Nation’s oldest private military college launches income-share agreement program to improve affordability, retention, and completion of education
Norwich University, the oldest private military college in the United States, has announced a new income-share agreement initiative aimed at improving affordability, student retention, and degree completion. Beginning in fall 2018, Norwich undergraduate students will have the opportunity to opt in to an innovative financing model in which they will pay reduced tuition in exchange for a set percentage of income after graduation over a set period of time.
As financial barriers and loan aversion continue to pose challenges for students’ college-going aspirations, persistence, and degree attainment, higher education institutions are turning to new strategies in an effort to expand access, increase affordability, and reduce the risk associated with paying for college. A growing number of colleges and universities have recently implemented ISAs as a new, student-centric model that aligns costs with outcomes.
“Norwich University is committed to offering this new way to help pay for college in a way that aligns incentives and helps reduce financial barriers to degree completion,” Norwich University Chief Financial Officer & Treasurer Lauren Wobby said. “The new Norwich ISA program has the potential to increase educational access and attainment for our students.”
To develop its ISA program, Norwich tapped Vemo Education, a Virginia-based education technology company that works with higher education institutions to design, implement, and maintain income share agreement initiatives. Last year, Vemo powered $23 million of ISAs at a cross-section of colleges and universities across the country, including Purdue University, Lackawanna College in Pennsylvania, and Clarkson University in New York.
“In many cases, the college degree remains a prerequisite for social and economic mobility — but rising costs and questions about affordability often lead students to underinvest in their higher education or not finish their degree program,” Co-founder and CEO of Vemo Education Tonio DeSorrento said. “Income share agreements can address this challenge, supporting college-going aspiration among the students who can benefit the most from higher education.”
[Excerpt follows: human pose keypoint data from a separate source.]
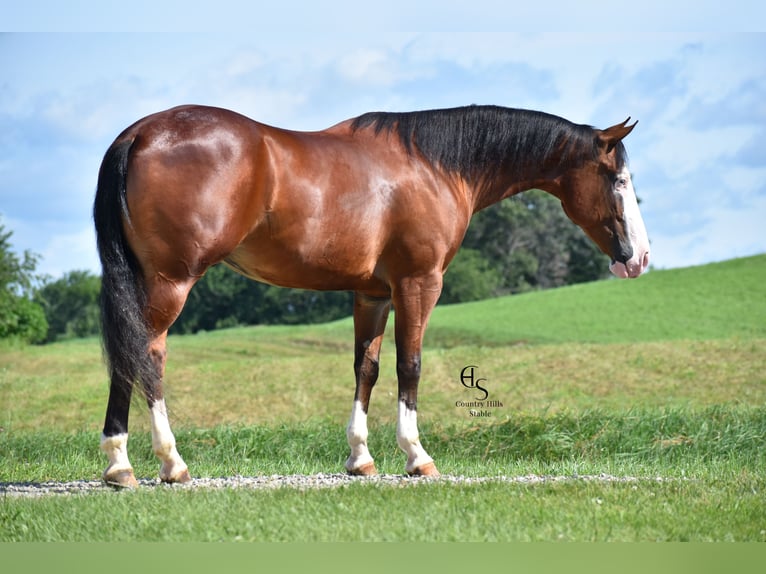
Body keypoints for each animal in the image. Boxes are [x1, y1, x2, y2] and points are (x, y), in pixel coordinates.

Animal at [93, 104, 650, 487]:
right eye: (618, 179)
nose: (638, 259)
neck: (434, 166)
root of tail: (139, 133)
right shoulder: (419, 284)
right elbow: (411, 366)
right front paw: (417, 456)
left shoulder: (372, 294)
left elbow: (367, 368)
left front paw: (361, 459)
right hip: (171, 281)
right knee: (147, 355)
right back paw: (164, 462)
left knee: (127, 356)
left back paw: (120, 465)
Known as the “birthplace of ROTC” (Reserve Officers’ Training Corps), Norwich University was founded in 1819 and now serves more than 2,400 undergraduates. The university’s new program, the first ISA initiative offered at one of the nation’s six designated senior military colleges, includes opportunities for sophomores, juniors, and seniors to opt into income share agreements. Seniors will also have access to a specialized ISA program designed to close funding gaps in their final semesters and help them complete their degree.
About Vemo Education
Vemo Education is an educational technology company that partners with colleges and universities to design, implement, and maintain income-based financing programs to address institutional goals ranging from educational access and opportunity to degree completion. Vemo Education’s team is committed to working with schools to use income-based financing to increase educational access, attainment, and reduce the risk of financing higher education. Learn more.
About Norwich University
Norwich University is a diversified academic institution that educates traditional-age students and adults in a Corps of Cadets and as civilians. Norwich offers a broad selection of traditional and distance-learning programs culminating in Baccalaureate and Graduate Degrees. Norwich University was founded in 1819 by Captain Alden Partridge of the U.S. Army and is the oldest private military college in the United States of America. Norwich is one of our nation's six senior military colleges and the birthplace of the Reserve Officers’ Training Corps (ROTC).
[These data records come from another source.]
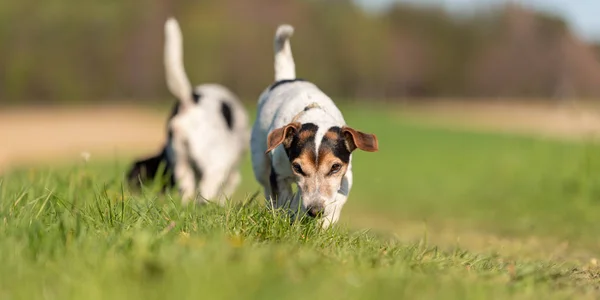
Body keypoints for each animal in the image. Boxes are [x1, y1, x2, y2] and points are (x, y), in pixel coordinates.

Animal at [126, 17, 248, 205]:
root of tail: (189, 103)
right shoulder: (230, 174)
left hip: (182, 165)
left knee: (188, 193)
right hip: (216, 165)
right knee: (205, 193)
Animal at [251, 25, 378, 227]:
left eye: (335, 167)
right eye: (297, 167)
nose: (315, 210)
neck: (314, 114)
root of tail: (287, 79)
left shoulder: (346, 177)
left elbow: (336, 200)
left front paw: (323, 223)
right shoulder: (278, 175)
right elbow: (284, 200)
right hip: (259, 164)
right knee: (267, 189)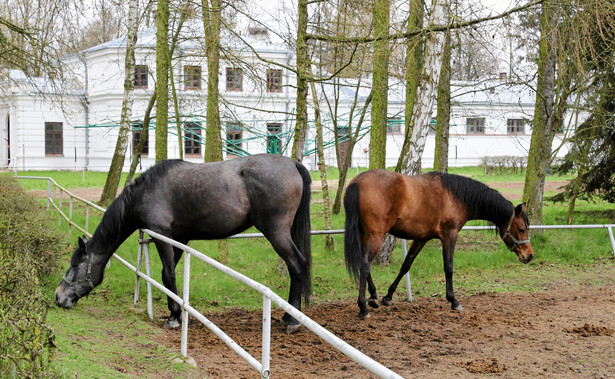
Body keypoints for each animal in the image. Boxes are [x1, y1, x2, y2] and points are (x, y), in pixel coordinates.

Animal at [344, 171, 532, 320]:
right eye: (522, 229)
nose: (529, 255)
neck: (455, 196)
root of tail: (357, 182)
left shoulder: (421, 238)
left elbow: (406, 265)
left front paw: (388, 297)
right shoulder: (450, 236)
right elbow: (448, 267)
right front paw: (454, 301)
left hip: (366, 236)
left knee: (364, 263)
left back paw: (374, 296)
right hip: (376, 236)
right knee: (365, 265)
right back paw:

Norwich will celebrate its bicentennial in 2019. In fulfillment of Norwich’s mission to train and educate today’s students to be tomorrow’s global leaders, Norwich launched the Forging the Future campaign in 2014. The five-year campaign, which is timed to culminate in 2019, is committed to creating the best possible learning environment through state-of-the-art academics and world-class facilities and is designed to enhance the university’s strong position as it steps into its third century of service to the nation.